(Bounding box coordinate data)
>>>>

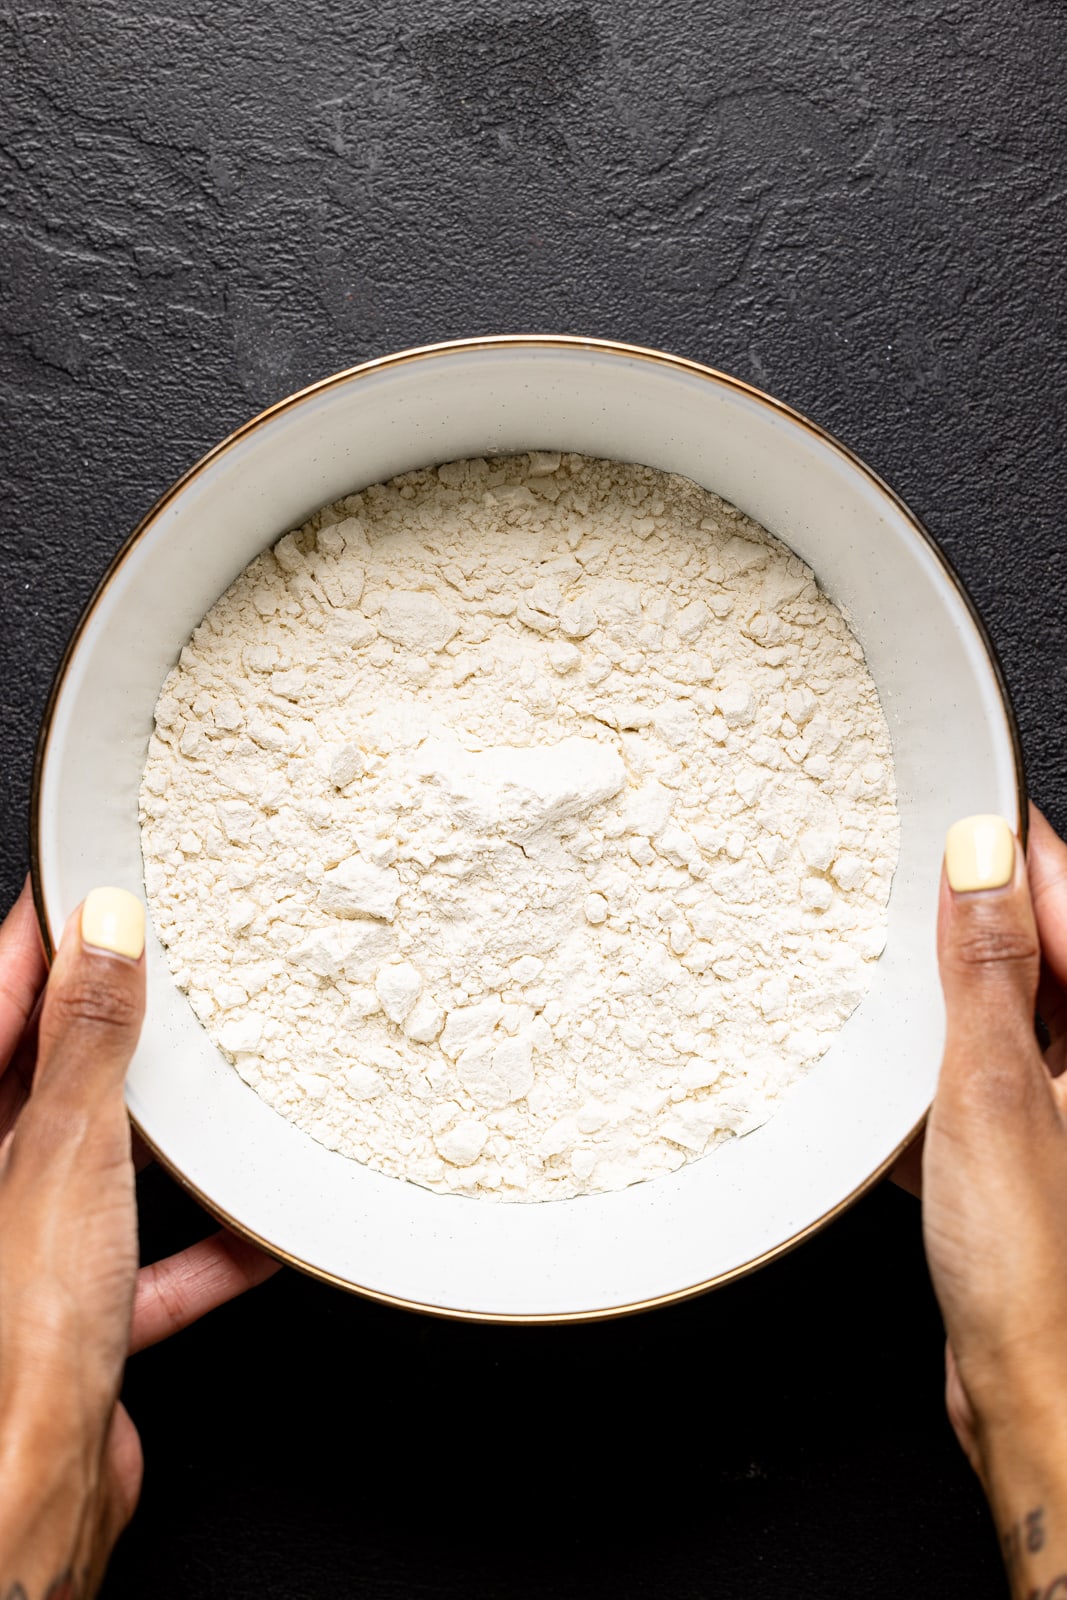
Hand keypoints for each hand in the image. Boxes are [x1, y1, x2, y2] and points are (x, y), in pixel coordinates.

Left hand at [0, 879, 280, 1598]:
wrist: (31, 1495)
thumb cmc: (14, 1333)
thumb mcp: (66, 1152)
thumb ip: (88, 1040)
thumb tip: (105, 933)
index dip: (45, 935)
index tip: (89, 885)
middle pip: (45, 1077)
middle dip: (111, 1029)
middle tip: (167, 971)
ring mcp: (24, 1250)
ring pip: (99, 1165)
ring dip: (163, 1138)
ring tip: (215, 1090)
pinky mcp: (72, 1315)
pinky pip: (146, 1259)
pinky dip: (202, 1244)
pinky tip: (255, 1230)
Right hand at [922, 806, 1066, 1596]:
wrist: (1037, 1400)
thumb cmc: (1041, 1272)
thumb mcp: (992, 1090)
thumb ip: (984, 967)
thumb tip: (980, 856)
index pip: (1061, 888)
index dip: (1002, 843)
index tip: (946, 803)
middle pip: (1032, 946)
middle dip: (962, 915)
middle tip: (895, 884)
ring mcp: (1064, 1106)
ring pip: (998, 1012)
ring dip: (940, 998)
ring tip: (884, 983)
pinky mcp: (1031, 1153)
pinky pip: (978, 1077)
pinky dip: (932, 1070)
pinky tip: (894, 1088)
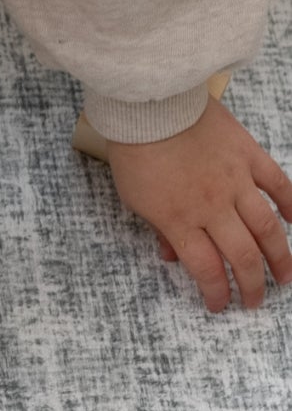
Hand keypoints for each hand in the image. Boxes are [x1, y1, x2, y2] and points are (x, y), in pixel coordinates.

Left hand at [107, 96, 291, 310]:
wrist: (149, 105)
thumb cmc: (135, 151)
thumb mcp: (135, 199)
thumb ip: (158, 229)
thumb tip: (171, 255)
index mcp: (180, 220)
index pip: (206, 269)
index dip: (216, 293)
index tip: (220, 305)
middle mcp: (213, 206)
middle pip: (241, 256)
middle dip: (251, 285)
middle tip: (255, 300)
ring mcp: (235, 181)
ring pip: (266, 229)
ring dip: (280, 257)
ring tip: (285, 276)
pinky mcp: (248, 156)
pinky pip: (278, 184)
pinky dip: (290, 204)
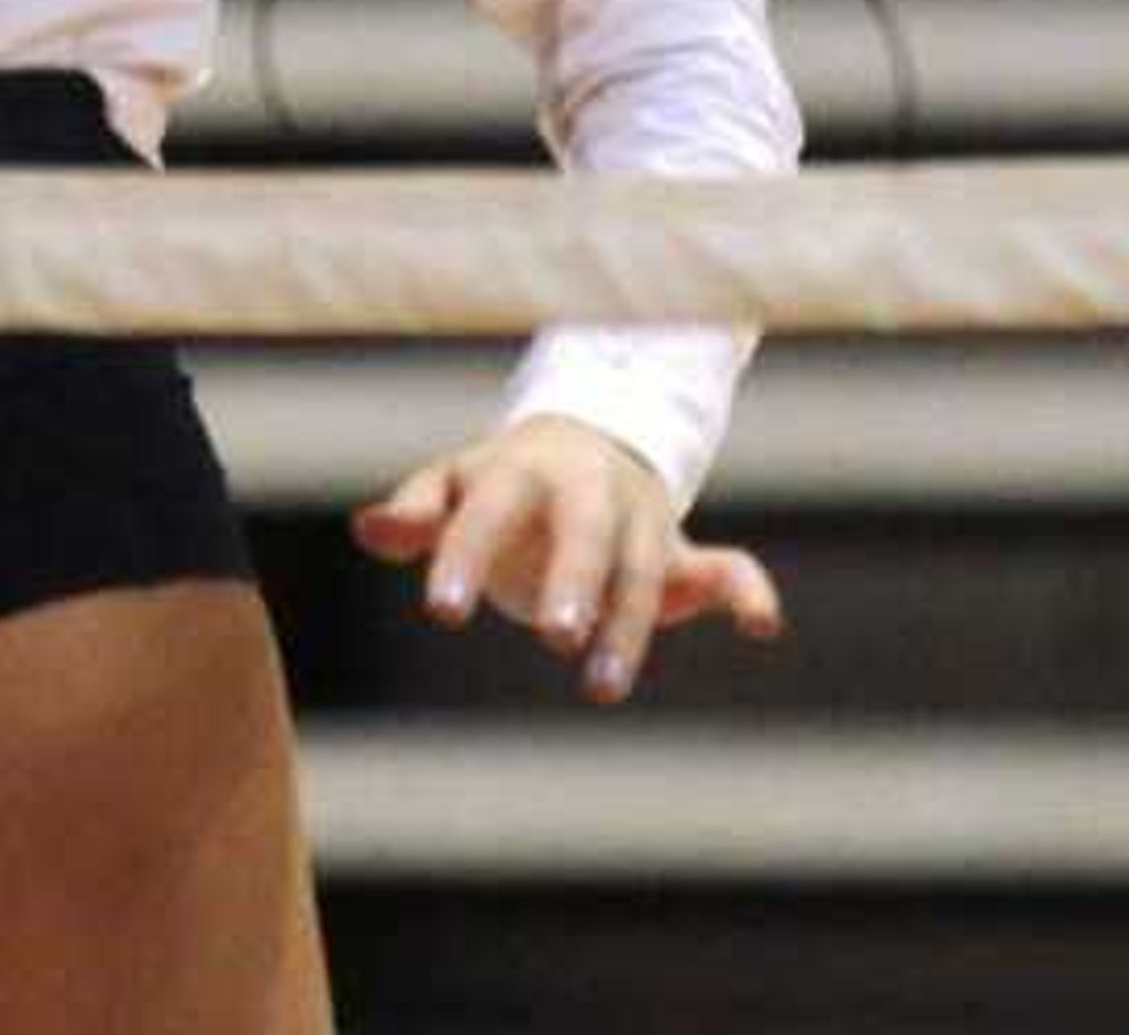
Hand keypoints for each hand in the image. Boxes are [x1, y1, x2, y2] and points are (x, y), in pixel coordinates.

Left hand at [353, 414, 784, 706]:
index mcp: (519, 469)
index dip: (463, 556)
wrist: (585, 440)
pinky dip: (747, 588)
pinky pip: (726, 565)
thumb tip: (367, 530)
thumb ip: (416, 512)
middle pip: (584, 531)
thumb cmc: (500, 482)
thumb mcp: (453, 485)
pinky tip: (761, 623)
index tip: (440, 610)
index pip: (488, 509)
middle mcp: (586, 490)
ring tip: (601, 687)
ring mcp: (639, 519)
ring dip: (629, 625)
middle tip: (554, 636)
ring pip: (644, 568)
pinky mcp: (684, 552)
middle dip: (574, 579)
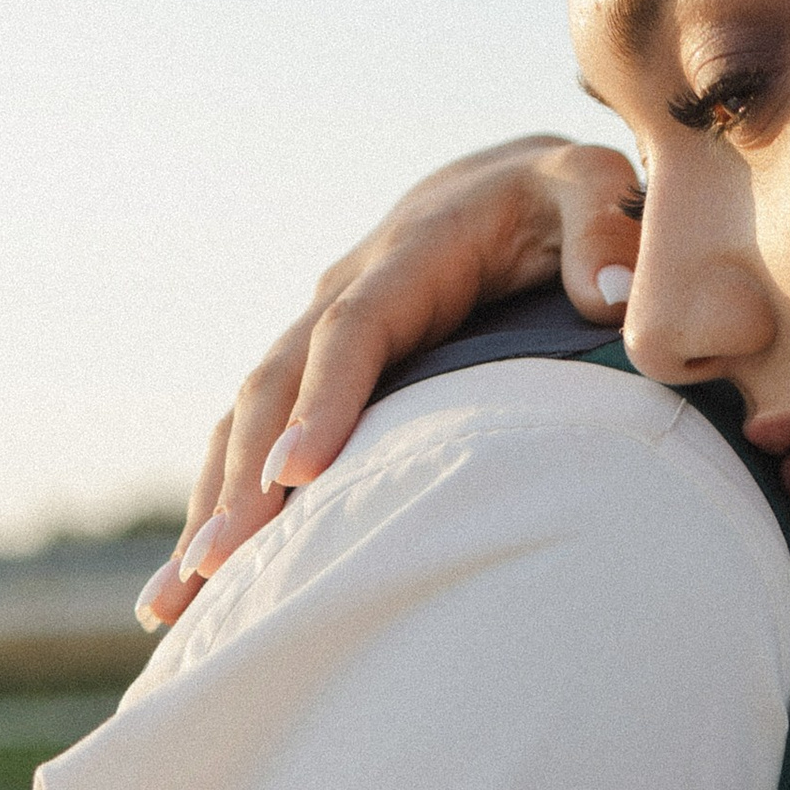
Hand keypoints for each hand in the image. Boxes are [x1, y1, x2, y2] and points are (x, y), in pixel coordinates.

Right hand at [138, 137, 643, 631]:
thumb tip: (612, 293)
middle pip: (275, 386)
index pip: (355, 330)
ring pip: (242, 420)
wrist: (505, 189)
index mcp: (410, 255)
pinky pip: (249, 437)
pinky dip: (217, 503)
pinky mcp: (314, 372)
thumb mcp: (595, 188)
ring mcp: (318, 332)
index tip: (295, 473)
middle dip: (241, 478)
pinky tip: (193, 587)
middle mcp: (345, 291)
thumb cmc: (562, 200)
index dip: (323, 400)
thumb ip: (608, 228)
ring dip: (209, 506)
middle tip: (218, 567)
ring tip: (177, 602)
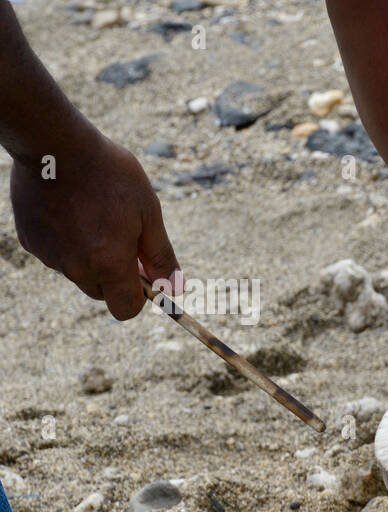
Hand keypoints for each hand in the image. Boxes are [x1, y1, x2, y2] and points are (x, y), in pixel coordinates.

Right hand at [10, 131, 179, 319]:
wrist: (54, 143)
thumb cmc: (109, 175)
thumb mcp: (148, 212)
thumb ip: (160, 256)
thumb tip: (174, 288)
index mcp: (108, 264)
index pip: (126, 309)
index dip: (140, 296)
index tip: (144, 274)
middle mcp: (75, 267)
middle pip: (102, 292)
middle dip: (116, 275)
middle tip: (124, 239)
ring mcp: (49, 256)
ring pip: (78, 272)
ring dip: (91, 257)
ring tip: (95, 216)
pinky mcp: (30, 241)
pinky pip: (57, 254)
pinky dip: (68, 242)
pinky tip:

<<<<

**Assignment**
Among the entries above, copy exactly the stretch from the line holding "middle tip: (255, 300)" through the line holding "thumb cmc: (500, 482)", leaving out any pictures.

**Answer**
middle tip: (255, 300)
ring mcp: (235, 181)
ring pip: (266, 229)
ring dip: (280, 257)
ring tip: (285, 276)
pinky mcp: (248, 156)
pinky pip: (278, 184)
pinky dip: (290, 204)
Hand keypoints for each hand in the image. Boxes are [x1, y1, x2, y2] and points are (x, y), in pixel coordinates.

Left hand at [353, 414, 784, 706]:
index mcp: (519, 469)
index dip: (463, 556)
wrist: (585, 440)
pinky dip: (747, 588)
pinky pip: (726, 565)
thumb tip: (367, 530)
thumb ip: (416, 512)
middle pip: (584, 531)
thumb cmc: (500, 482)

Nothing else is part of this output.